I ran into Leslie Stein right after my interview with Charles Brownstein from the CBLDF, who gave a glowing review of her work. But then, on returning to the show floor, I was immediately lost looking for the Fantagraphics booth. It was total luck that I caught her at the end of the day and picked up her book, Eye of the Majestic Creature. The recommendation was well deserved; this book is phenomenal.
Lovingly brought to my mind by Brownstein, this book emphasizes “show, don’t tell.” With two brief exceptions, there is no external narration. The character, Larry, who is leagues more animatic and expressive than some of the characters around her (no doubt on purpose, as the character leaps out of each panel) is responsible for carrying the entire weight of the narrative through dialog. She does so fluidly, and through nuanced avenues.
The character has a best friend–her guitar. The instrument, Marshmellow, is fully sentient. It speaks, has arms and legs, and drinks like a sailor. There are other players in her life (the friend from afar, the creepy antique store guy, her family back home) but for the most part, it is just Larry and Marshmellow.
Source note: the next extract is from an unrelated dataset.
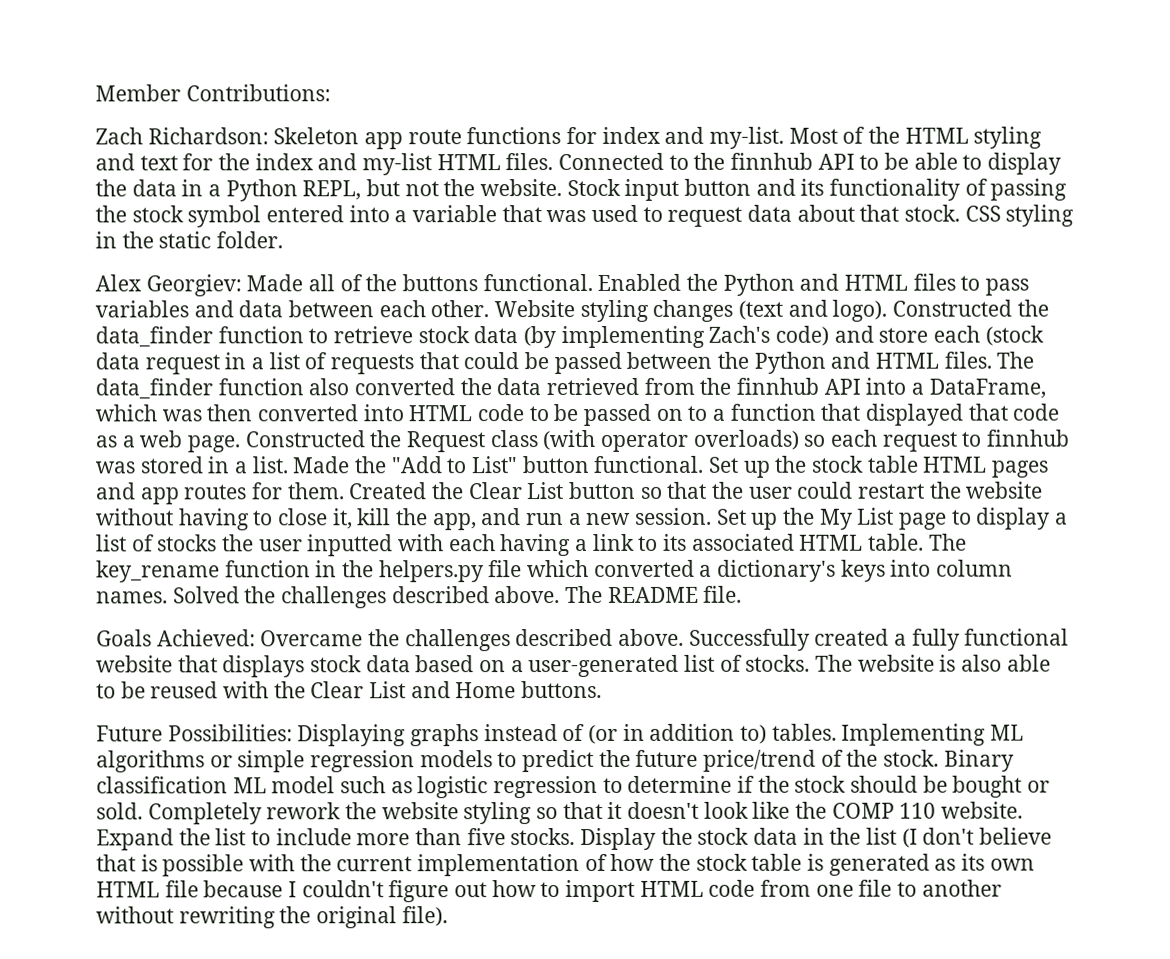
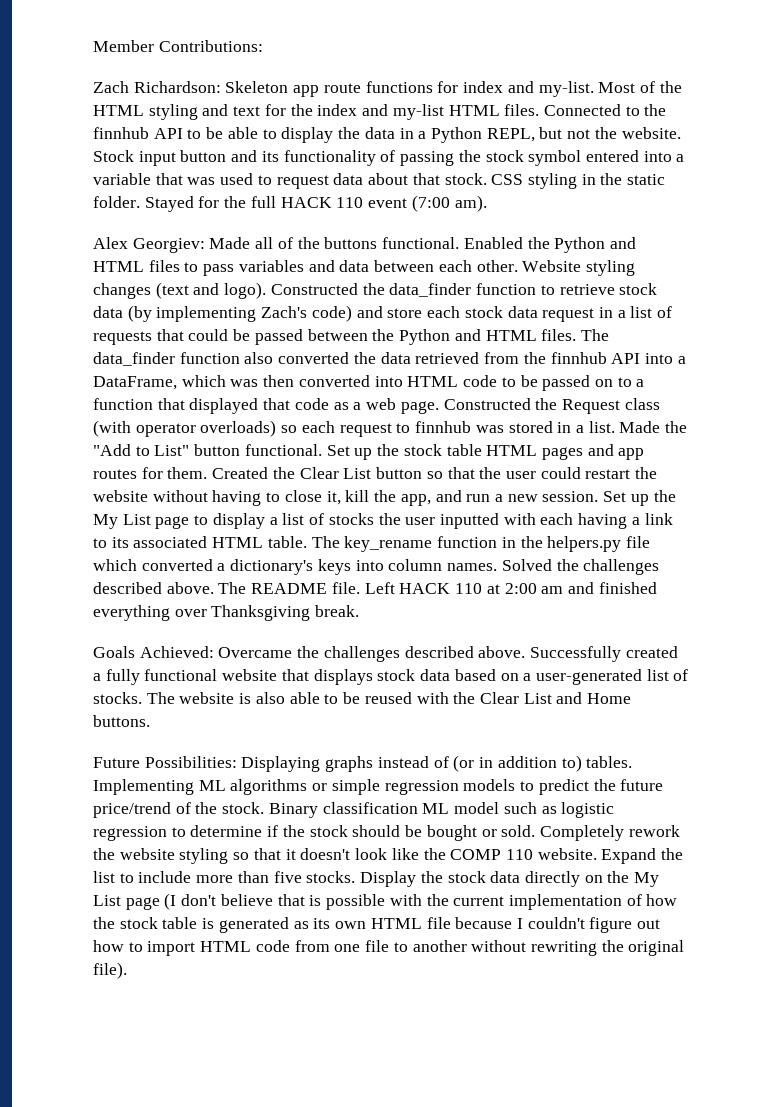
(284, 240) none -> [144,195,487,212] Stayed for the full HACK 110 event (7:00 am).
[984,325,1044,346] (stock -> [464,306,503,318] stock
(743, 594) none -> [364,582,657,594] [93,605,360,621] Left HACK 110 at 2:00 am and finished everything over Thanksgiving break.
[802,827,898,845] in the list -> [524,871,660,887] [93,895,160,910] directly on the My List page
At one point after saying goodbye to a old friend, Larry exclaims that she hates having people over. She says this, of course, to her anthropomorphic guitar. This exchange is worth more than the sum of its parts, and goes well to show that the character prefers solitude, even if she is a little lonely. Marshmellow is a great character of its own right. When Larry leaves for an extended visit back home, you really feel for the little guy.
And now, the obligatory mention of panels and pacing: One early scene told me exactly how much I was going to enjoy this book. “<3 has a girlfriend,” Larry’s friend proclaims. Panel of silence. Larry’s response, followed by friendly extrapolation that flows openly into the air, up and over Larry’s head. These panels were incredibly profound in the way they showed the internal response to hearing emotionally singificant information. In a quick series of panels, we know more about the character of “<3” than we could have with pages of enunciation (though Stein does go on to indulge us with backstory). It’s a hard thing to get right, but Stein nails it.
I really enjoyed this collection, and I want to see more from this creator. I have a friend who moved out to the country, not unlike Larry, and I could not stop thinking of her when reading this. At every turn, Larry reminded me more and more of a real-life person, someone I knew who left my vicinity a while back, who has described certain issues similar to the ones Larry has gone through in the book. Be it the quasi-autobiographical nature of this volume, or perhaps good, solid storytelling, this comic has reminded me of someone close, and made me smile the entire time. There is significant depth to this fantastic story about a girl, her guitar, and the quirks associated with staying alive. This kind is the art that I prefer to keep around me.
TL;DR: Fun and lighthearted, but not without depth. I thoroughly enjoyed it.